The Grenz has been a forum in recent months where we have discussed prayer in an authentic and helpful way. Hopefully that discussion will continue now.
I have been thinking a lot lately about prayer - its role in my life and its effectiveness. I have been praying more - a lot more - but I am not sure it is getting me any closer to God and it certainly hasn't gotten me any of things I have been praying for. So ... what's the use?
Today, I had several people tell me that they have been praying for the sale of our house in MI. On the one hand, I am thrilled by this, that people care for us. But on the other hand, I am left shrugging my shoulders. Do the prayers of many people make more of a difference with God than the prayers of one person? Are we hoping that one of these people is "in" enough with God to get the request before him? By asking many people to pray are we just getting as many hooks in the water as possible, hoping God might bite at one of them?

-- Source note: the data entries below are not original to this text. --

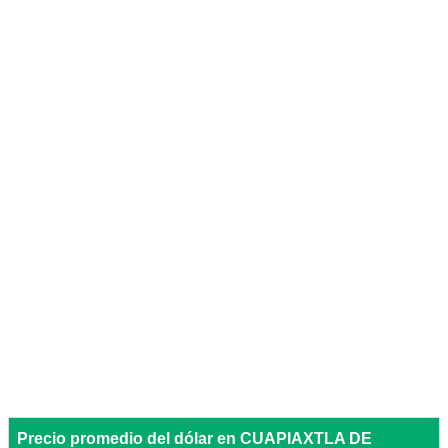
Precio promedio del dólar en CUAPIAXTLA DE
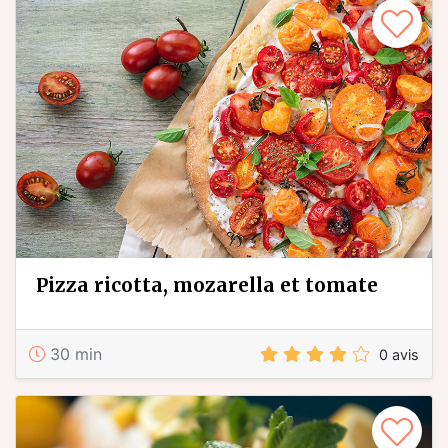
pizza ricotta, mozarella et tomate
30 min
0 avis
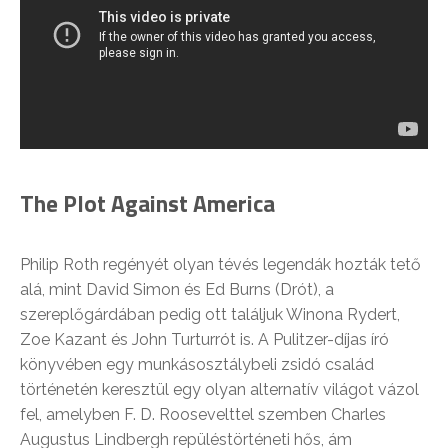
The Plot Against America
Philip Roth regényét olyan tévés legendák hozták tető
alá, mint David Simon és Ed Burns (Drót), a
szereplőgárdában pedig ott találjuk Winona Rydert,
Zoe Kazant és John Turturrót is. A Pulitzer-díjas író
könyvében egy munkásosztálybeli zsidó család
történetén keresztül egy olyan alternatív világot vázol
fel, amelyben F. D. Roosevelttel szemben Charles
Augustus Lindbergh repüléstörténeti hős, ám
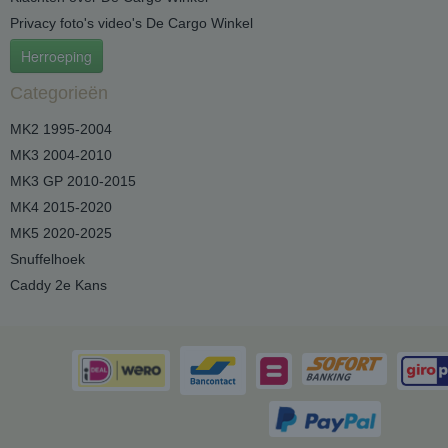
Privacy foto's video's De Cargo Winkel
Herroeping
Categorieën
MK2 1995-2004
MK3 2004-2010
MK3 GP 2010-2015
MK4 2015-2020
MK5 2020-2025
Snuffelhoek
Caddy 2e Kans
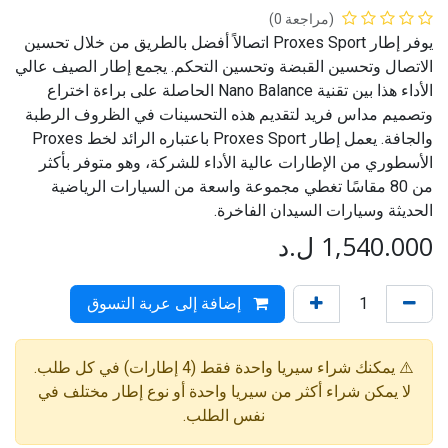
(مراجعة 0)
يوفر إطار Proxes Sport اتصالاً أفضل بالطريق من خلال تحسين
الاتصال وتحسين القبضة وتحسين التحكم. يجمع إطار الصيف عالي
الأداء هذا بين تقنية Nano Balance الحاصلة على براءة اختراع
وتصميم مداس فريد لتقديم هذه التحسينات في الظروف الرطبة
والجافة. يعمل إطار Proxes Sport باعتباره الرائد لخط Proxes
الأسطوري من الإطارات عالية الأداء للشركة، وهو متوفر بأكثر
من 80 مقاسًا تغطي مجموعة واسعة من السيارات الرياضية
الحديثة وسيارات السيدان الفاخرة.
1,540.000
ل.د
إضافة إلى عربة التسوق
⚠️ يمكنك شراء سيريا واحدة فقط (4 إطارات) في كل طلب.
لا يمكن شراء أكثر من سيريا واحدة أو نوع إطار مختلف في
نفس الطلب.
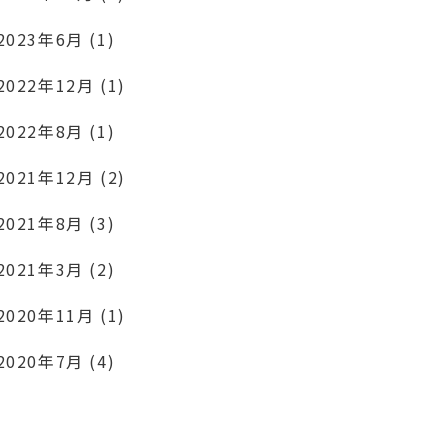
2023年6月 (1)
2022年12月 (1)
2022年8月 (1)
2021年12月 (2)
2021年8月 (3)
2021年3月 (2)
2020年11月 (1)
2020年7月 (4)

I pray frequently for the needs of some of my friends - housing, job, health, and spiritual stuff - but in my very honest moments, I am not sure my prayer on their behalf is making any difference.
And I look at my own life and I can see the fingerprints of God all over stuff - from my job opportunities to Vintage to my family - but this house thing (and the accompanying money thing) is beginning to consume me. If I am praying, and if my prayers are being mingled with the prayers of hundreds of others who are far more devoted to God than I am, and if the Spirit of God is reinterpreting all of these prayers to be in harmony with God's will, why isn't he doing something?
These are the questions I am asking right now.